From the entries below, work out how many lines contain the string "sind"; answer with the number alone.

*** Given data Section Begins ***

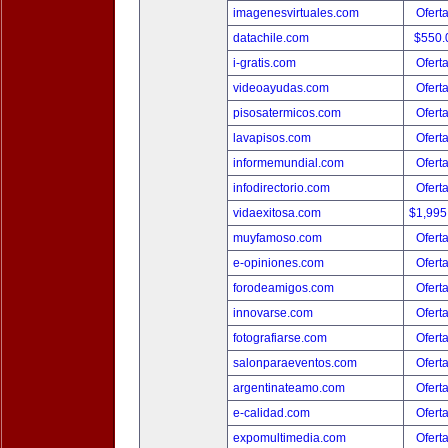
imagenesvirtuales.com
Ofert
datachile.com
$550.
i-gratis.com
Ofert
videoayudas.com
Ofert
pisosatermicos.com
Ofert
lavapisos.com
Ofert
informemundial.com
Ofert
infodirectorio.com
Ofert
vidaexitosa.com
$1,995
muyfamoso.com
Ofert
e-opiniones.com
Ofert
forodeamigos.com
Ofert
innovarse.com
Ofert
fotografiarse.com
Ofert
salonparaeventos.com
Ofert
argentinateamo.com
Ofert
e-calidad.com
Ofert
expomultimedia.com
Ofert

*** Given data Section Ends ***
*** Given data Section Begins ***

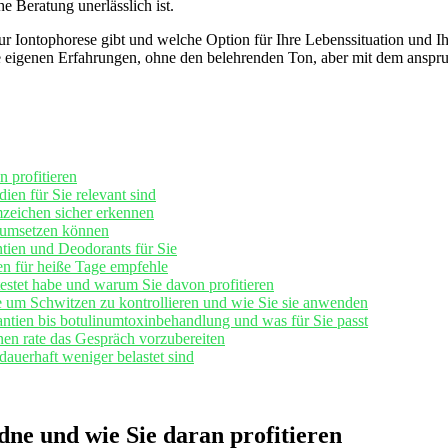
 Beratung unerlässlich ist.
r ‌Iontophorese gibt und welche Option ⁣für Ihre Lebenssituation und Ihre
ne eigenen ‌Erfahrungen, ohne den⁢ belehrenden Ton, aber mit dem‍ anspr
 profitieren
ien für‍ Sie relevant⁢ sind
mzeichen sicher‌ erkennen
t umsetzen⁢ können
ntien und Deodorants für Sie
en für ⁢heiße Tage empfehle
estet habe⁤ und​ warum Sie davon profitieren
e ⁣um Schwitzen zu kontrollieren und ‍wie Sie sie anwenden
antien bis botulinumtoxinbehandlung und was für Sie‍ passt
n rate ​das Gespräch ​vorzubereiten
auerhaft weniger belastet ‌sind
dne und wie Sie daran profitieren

*** Given data Section Ends ***
*** Given data Section Begins ***

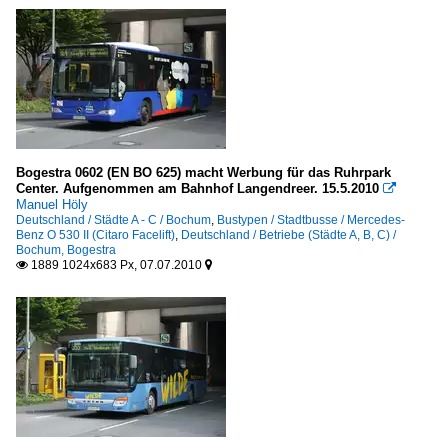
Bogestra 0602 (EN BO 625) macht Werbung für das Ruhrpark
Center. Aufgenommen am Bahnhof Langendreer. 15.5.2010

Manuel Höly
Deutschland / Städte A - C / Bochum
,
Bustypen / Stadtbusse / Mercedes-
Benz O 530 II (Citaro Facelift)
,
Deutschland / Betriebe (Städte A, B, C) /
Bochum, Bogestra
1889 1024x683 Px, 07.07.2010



*** Given data Section Ends ***

Solution for this task: 2